Pedro Sánchez, en Baracaldo - EFE

Sánchez agita el fantasma de la extrema derecha para desacreditar la concentración por la unidad de España

El presidente asegura que no aceptará la independencia, tras el frenazo de ayer a las negociaciones con la Generalitat

BaracaldoActualizado:

Pedro Sánchez se ha cobijado entre el socialismo vasco para afrontar la resaca del estancamiento de sus negociaciones con los independentistas catalanes. Un fracaso cuya culpa ha repartido entre la cerrazón del Ejecutivo autonómico y la «deslealtad» de Pablo Casado y Albert Rivera, a los que ha acusado de «radicalizarse» influidos por la «ultraderecha» de Vox. En un acto celebrado en el municipio vizcaíno de Baracaldo, el presidente del Gobierno ha vuelto a defender su proyecto presupuestario, y ha emplazado a los votantes a «tomar nota» de cara a los próximos comicios si finalmente PP y Ciudadanos lo rechazan.

El dirigente socialista tenía previsto acudir a Baracaldo para arropar al candidato a las elecciones municipales, el hasta ahora consejero vasco Alfredo Retortillo. Los acontecimientos que se han sucedido en las últimas jornadas han motivado que sean finalmente los socialistas vascos los que salieran en defensa de Sánchez, que durante su intervención ha exaltado unos Presupuestos prácticamente sentenciados a raíz de las enmiendas de totalidad registradas por PDECat y ERC.

En cualquier caso, Sánchez ha insinuado a las formaciones catalanas que la puerta al diálogo continúa abierta, pero les ha avisado de que su gabinete no negociará fuera de los límites de la Carta Magna: «Fuera de ella no hay diálogo posible», ha subrayado el socialista, que ha insistido en que la autodeterminación que les exigen los independentistas «no solo no es constitucional, sino que además la sociedad catalana ha dicho de manera reiterada que no quiere independizarse de España».

Sánchez ha comparado el «viaje a ninguna parte» del independentismo catalán con la situación que atraviesa en la actualidad el Reino Unido: «¿Quién ha ganado con el Brexit? Nadie», ha manifestado el presidente, que ha abogado por «trascender la dinámica de bloques» para fomentar el «autogobierno de Cataluña» dentro de una España autonómica. «El debate no es independica si o no, es convivencia sí o sí, y eso solo se consigue respetando la Ley», ha destacado.

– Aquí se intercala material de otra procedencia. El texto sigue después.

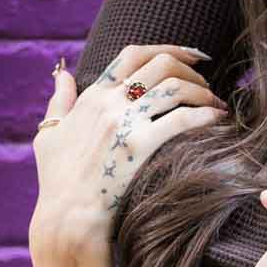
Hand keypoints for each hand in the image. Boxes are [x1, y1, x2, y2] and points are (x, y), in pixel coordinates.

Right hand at [30, 44, 227, 254]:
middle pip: (160, 64)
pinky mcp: (139, 146)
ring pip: (174, 87)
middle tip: (206, 83)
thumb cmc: (58, 181)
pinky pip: (181, 119)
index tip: (190, 56)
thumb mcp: (49, 135)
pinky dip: (205, 114)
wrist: (66, 217)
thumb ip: (59, 102)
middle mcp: (108, 102)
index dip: (167, 49)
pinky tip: (217, 119)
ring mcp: (124, 122)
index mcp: (92, 96)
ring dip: (202, 91)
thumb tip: (61, 75)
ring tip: (215, 103)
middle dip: (190, 69)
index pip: (133, 54)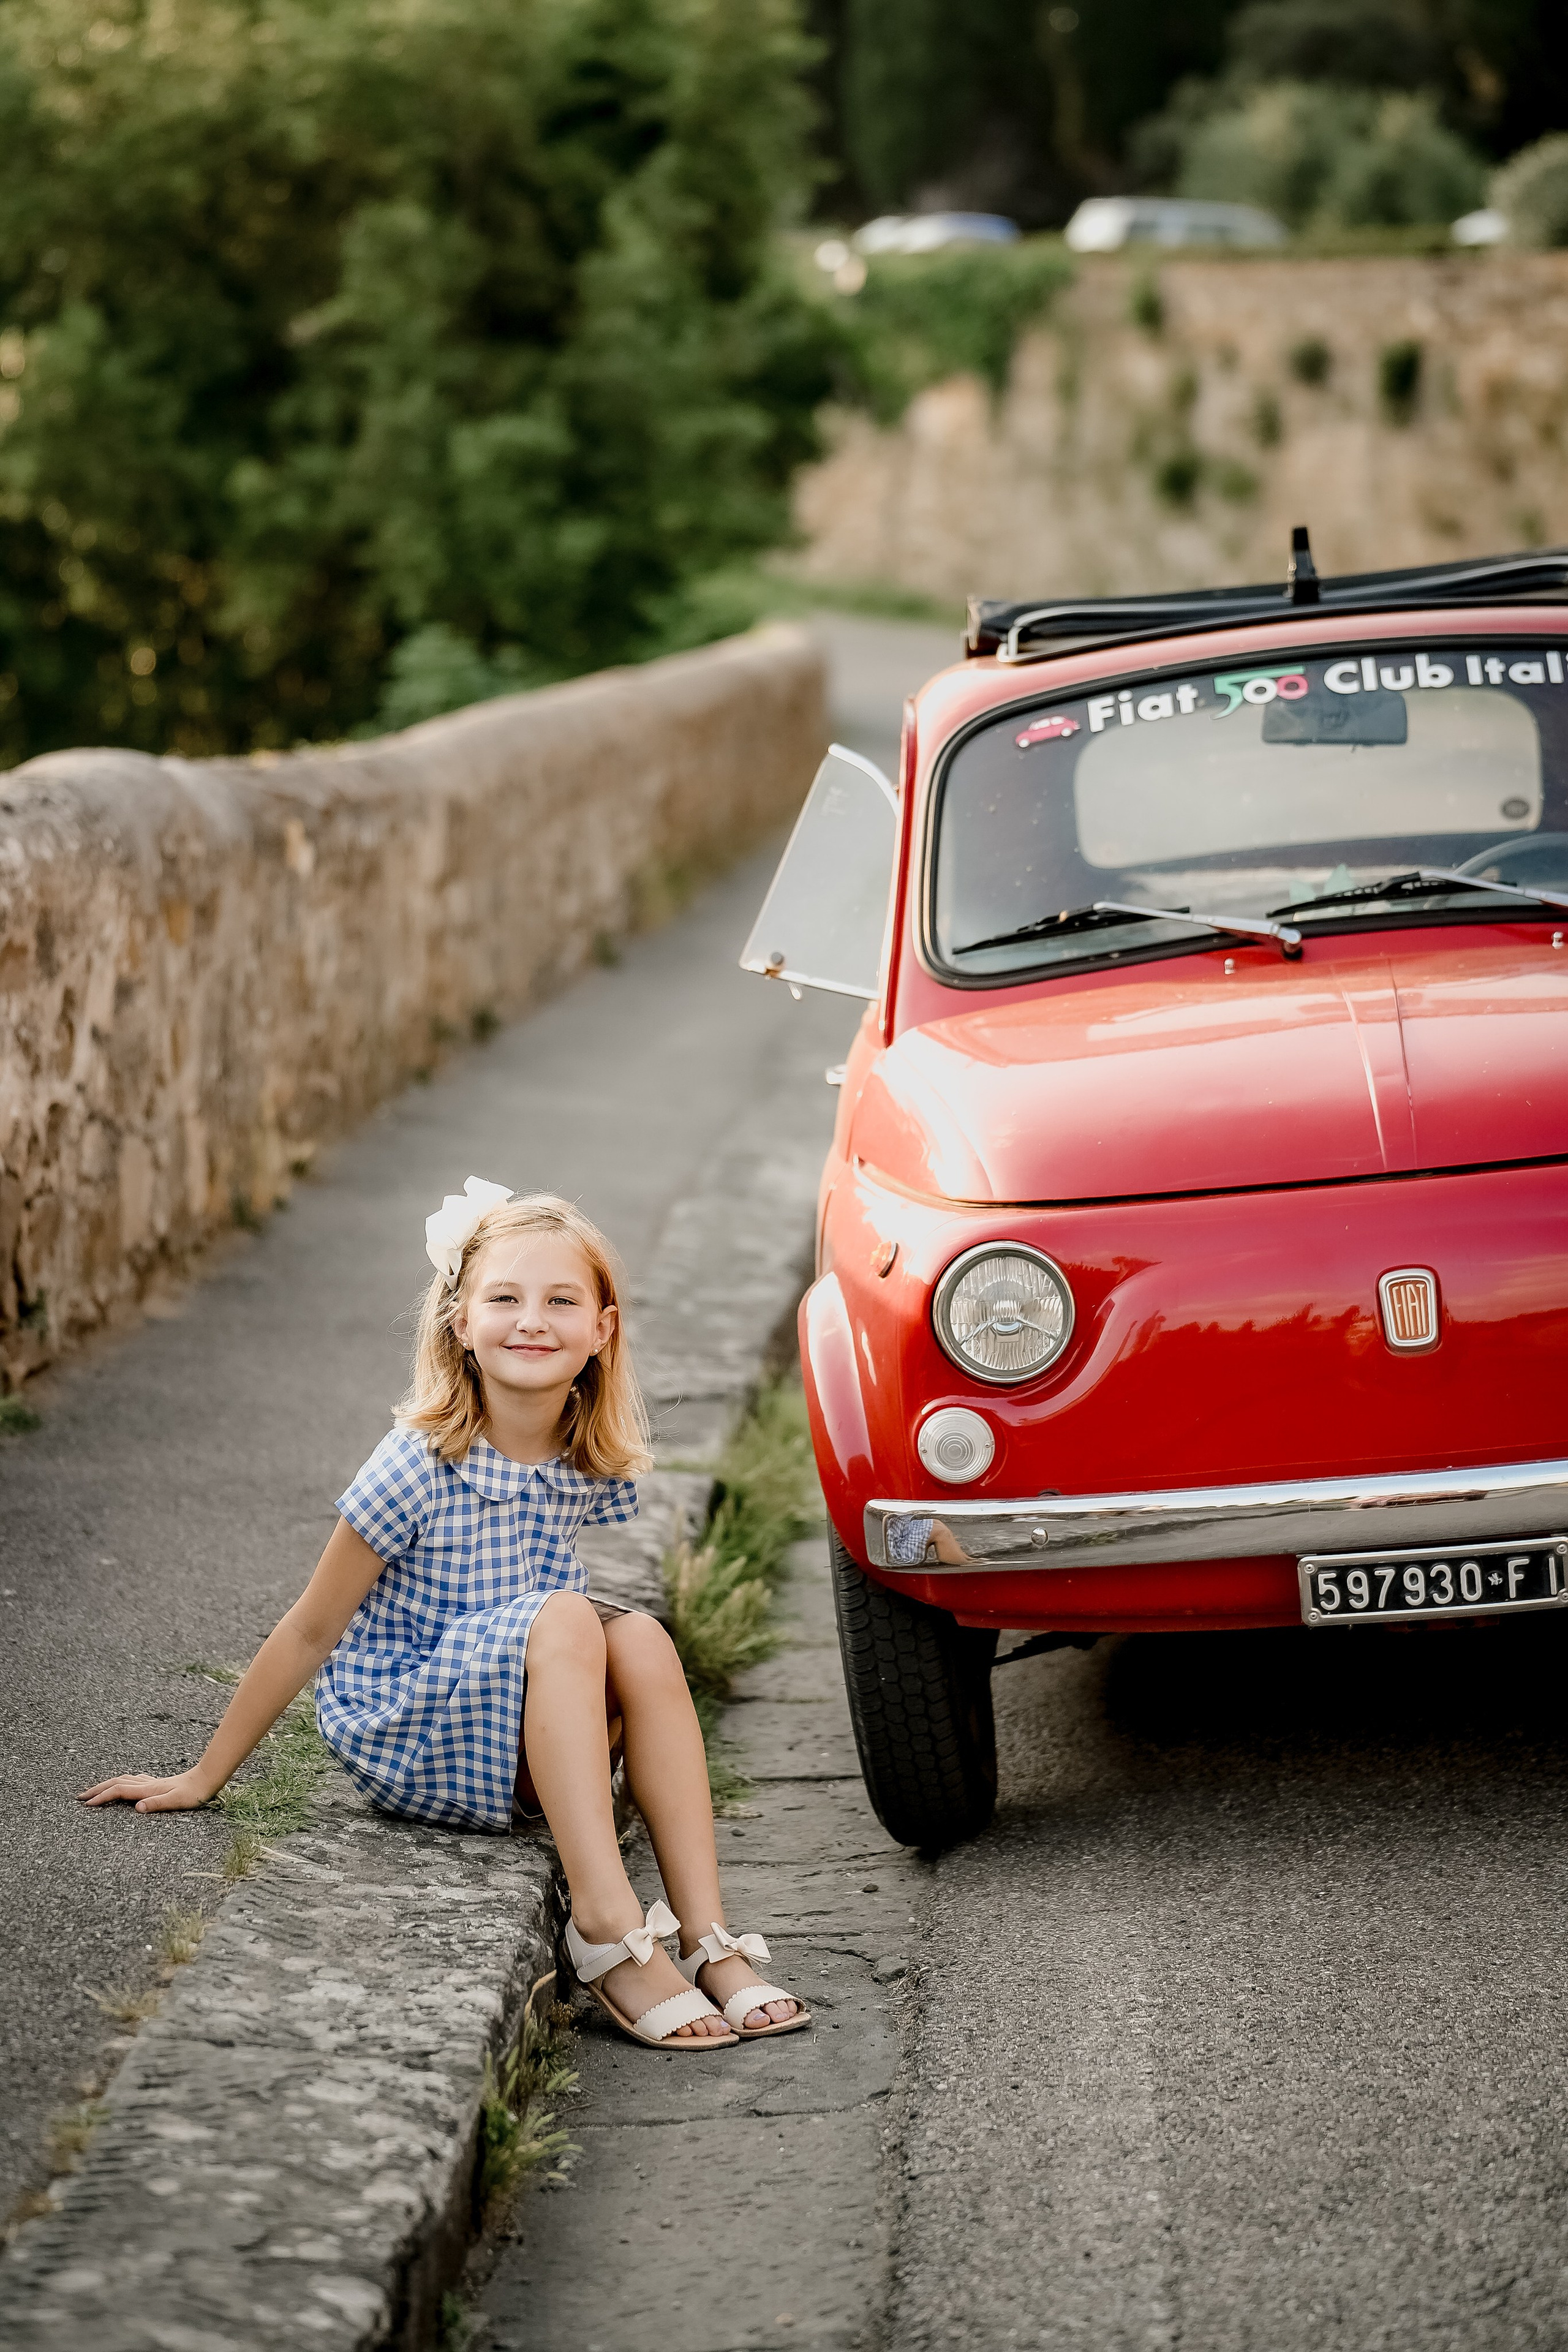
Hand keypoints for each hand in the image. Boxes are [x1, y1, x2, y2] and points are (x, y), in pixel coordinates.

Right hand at [77, 1769, 213, 1811]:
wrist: (208, 1778)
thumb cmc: (195, 1793)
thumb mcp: (177, 1801)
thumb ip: (157, 1804)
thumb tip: (137, 1808)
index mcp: (148, 1789)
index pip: (118, 1791)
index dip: (102, 1797)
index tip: (87, 1805)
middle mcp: (147, 1784)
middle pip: (116, 1782)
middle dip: (97, 1789)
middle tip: (80, 1797)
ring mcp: (152, 1782)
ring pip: (123, 1779)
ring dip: (107, 1784)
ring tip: (96, 1791)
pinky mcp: (158, 1783)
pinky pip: (134, 1780)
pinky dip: (123, 1782)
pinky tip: (126, 1784)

Una España «en blanco y negro»

El acto de esta mañana constituye para Sánchez un pequeño oasis entre dos tormentas. La primera se produjo ayer, cuando la vicepresidenta, Carmen Calvo, anunció que rompía las negociaciones con el independentismo catalán bajo el pretexto de que el Gobierno no podía ceder a las presiones para celebrar un referéndum de autodeterminación. La segunda tendrá lugar este mismo domingo, con la manifestación convocada en Madrid por PP, Ciudadanos y Vox en defensa de la unidad de España y para reclamar al presidente la convocación de elecciones generales.

Una concentración que, a su parecer, representa «una España en blanco y negro» y que demuestra la «radicalización» de PP y Cs de la mano de Vox: «Se podrá comprobar mañana», ha insistido.

«Ahora que se identifica el patriotismo con gritar todos los días “viva España”, nosotros lo que decimos es que ser patriota es trabajar todos los días para que en España se viva mejor», ha dicho al respecto un Pedro Sánchez que se ha mostrado muy crítico con los «agravios territoriales» de las formaciones de derecha en Cataluña. «La crisis exige altura de miras por parte de todos —alegó—. Siempre dijimos que el camino del diálogo era el más largo, pero el único posible y transitable».

Por otro lado, Sánchez ha denunciado que la derecha «no quiere que se aprueben los Presupuestos», algo de lo que espera que la sociedad «tome nota» de cara a las elecciones que tendrán lugar el próximo mayo. Al respecto, ha asegurado que su proyecto aborda todos los grandes retos del país, entre los que ha nombrado la educación, el mercado de trabajo, las pensiones, la financiación del Estado de bienestar y el medioambiente. «La política no es solamente crecer, sino redistribuir el crecimiento —ha declarado—. Todos queremos progreso, pero unos lo que quieren es progresar a costa de la mayoría y nosotros no entendemos ese progreso si no es todos juntos».